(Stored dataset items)

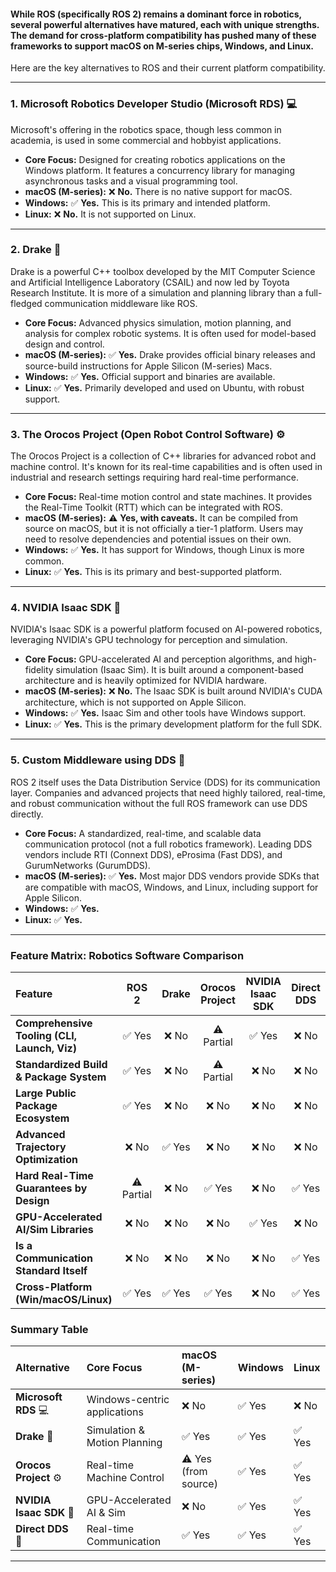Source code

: 
#### While ROS (specifically ROS 2) remains a dominant force in robotics, several powerful alternatives have matured, each with unique strengths. The demand for cross-platform compatibility has pushed many of these frameworks to support macOS on M-series chips, Windows, and Linux.

Here are the key alternatives to ROS and their current platform compatibility.

---

### 1. **Microsoft Robotics Developer Studio (Microsoft RDS) 💻**

Microsoft's offering in the robotics space, though less common in academia, is used in some commercial and hobbyist applications.

* **Core Focus:** Designed for creating robotics applications on the Windows platform. It features a concurrency library for managing asynchronous tasks and a visual programming tool.
* **macOS (M-series):** ❌ **No.** There is no native support for macOS.
* **Windows:** ✅ **Yes.** This is its primary and intended platform.
* **Linux:** ❌ **No.** It is not supported on Linux.

---

### 2. **Drake 🦆**

Drake is a powerful C++ toolbox developed by the MIT Computer Science and Artificial Intelligence Laboratory (CSAIL) and now led by Toyota Research Institute. It is more of a simulation and planning library than a full-fledged communication middleware like ROS.

* **Core Focus:** Advanced physics simulation, motion planning, and analysis for complex robotic systems. It is often used for model-based design and control.
* **macOS (M-series):** ✅ **Yes.** Drake provides official binary releases and source-build instructions for Apple Silicon (M-series) Macs.
* **Windows:** ✅ **Yes.** Official support and binaries are available.
* **Linux:** ✅ **Yes.** Primarily developed and used on Ubuntu, with robust support.

---

### 3. **The Orocos Project (Open Robot Control Software) ⚙️**

The Orocos Project is a collection of C++ libraries for advanced robot and machine control. It's known for its real-time capabilities and is often used in industrial and research settings requiring hard real-time performance.

* **Core Focus:** Real-time motion control and state machines. It provides the Real-Time Toolkit (RTT) which can be integrated with ROS.
* **macOS (M-series):** ⚠️ **Yes, with caveats.** It can be compiled from source on macOS, but it is not officially a tier-1 platform. Users may need to resolve dependencies and potential issues on their own.
* **Windows:** ✅ **Yes.** It has support for Windows, though Linux is more common.
* **Linux:** ✅ **Yes.** This is its primary and best-supported platform.

---

### 4. **NVIDIA Isaac SDK 🚀**

NVIDIA's Isaac SDK is a powerful platform focused on AI-powered robotics, leveraging NVIDIA's GPU technology for perception and simulation.

* **Core Focus:** GPU-accelerated AI and perception algorithms, and high-fidelity simulation (Isaac Sim). It is built around a component-based architecture and is heavily optimized for NVIDIA hardware.
* **macOS (M-series):** ❌ **No.** The Isaac SDK is built around NVIDIA's CUDA architecture, which is not supported on Apple Silicon.
* **Windows:** ✅ **Yes.** Isaac Sim and other tools have Windows support.
* **Linux:** ✅ **Yes.** This is the primary development platform for the full SDK.

---

### 5. **Custom Middleware using DDS 📡**

ROS 2 itself uses the Data Distribution Service (DDS) for its communication layer. Companies and advanced projects that need highly tailored, real-time, and robust communication without the full ROS framework can use DDS directly.

* **Core Focus:** A standardized, real-time, and scalable data communication protocol (not a full robotics framework). Leading DDS vendors include RTI (Connext DDS), eProsima (Fast DDS), and GurumNetworks (GurumDDS).
* **macOS (M-series):** ✅ **Yes.** Most major DDS vendors provide SDKs that are compatible with macOS, Windows, and Linux, including support for Apple Silicon.
* **Windows:** ✅ **Yes.**
* **Linux:** ✅ **Yes.**

---

### Feature Matrix: Robotics Software Comparison

| Feature | ROS 2 | Drake | Orocos Project | NVIDIA Isaac SDK | Direct DDS |
| :--- | :---: | :---: | :---: | :---: | :---: |
| **Comprehensive Tooling (CLI, Launch, Viz)** | ✅ Yes | ❌ No | ⚠️ Partial | ✅ Yes | ❌ No |
| **Standardized Build & Package System** | ✅ Yes | ❌ No | ⚠️ Partial | ❌ No | ❌ No |
| **Large Public Package Ecosystem** | ✅ Yes | ❌ No | ❌ No | ❌ No | ❌ No |
| **Advanced Trajectory Optimization** | ❌ No | ✅ Yes | ❌ No | ❌ No | ❌ No |
| **Hard Real-Time Guarantees by Design** | ⚠️ Partial | ❌ No | ✅ Yes | ❌ No | ✅ Yes |
| **GPU-Accelerated AI/Sim Libraries** | ❌ No | ❌ No | ❌ No | ✅ Yes | ❌ No |
| **Is a Communication Standard Itself** | ❌ No | ❌ No | ❌ No | ❌ No | ✅ Yes |
| **Cross-Platform (Win/macOS/Linux)** | ✅ Yes | ✅ Yes | ✅ Yes | ❌ No | ✅ Yes |

### Summary Table

| Alternative             | Core Focus                   | macOS (M-series)     | Windows | Linux |
| :---------------------- | :--------------------------- | :------------------- | :------ | :---- |
| **Microsoft RDS** 💻    | Windows-centric applications | ❌ No                 | ✅ Yes   | ❌ No  |
| **Drake** 🦆            | Simulation & Motion Planning | ✅ Yes                | ✅ Yes   | ✅ Yes |
| **Orocos Project** ⚙️   | Real-time Machine Control    | ⚠️ Yes (from source) | ✅ Yes   | ✅ Yes |
| **NVIDIA Isaac SDK** 🚀 | GPU-Accelerated AI & Sim     | ❌ No                 | ✅ Yes   | ✅ Yes |
| **Direct DDS** 📡       | Real-time Communication      | ✅ Yes                | ✅ Yes   | ✅ Yes |

---
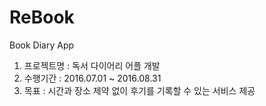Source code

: # ReBook
Book Diary App

1. 프로젝트명 : 독서 다이어리 어플 개발
2. 수행기간 : 2016.07.01 ~ 2016.08.31
3. 목표 : 시간과 장소 제약 없이 후기를 기록할 수 있는 서비스 제공
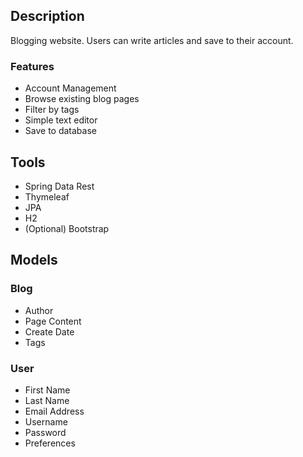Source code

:## Description

Blogging website. Users can write articles and save to their account. 

### Features

- Account Management
- Browse existing blog pages
- Filter by tags
- Simple text editor
- Save to database

## Tools

- Spring Data Rest
- Thymeleaf
- JPA
- H2
- (Optional) Bootstrap

## Models

### Blog

- Author
- Page Content
- Create Date
- Tags

### User

- First Name
- Last Name
- Email Address
- Username
- Password
- Preferences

> Work order
Tell how many lines in the data hold the string "robust". Only the number is wanted.

> Solution for this task
2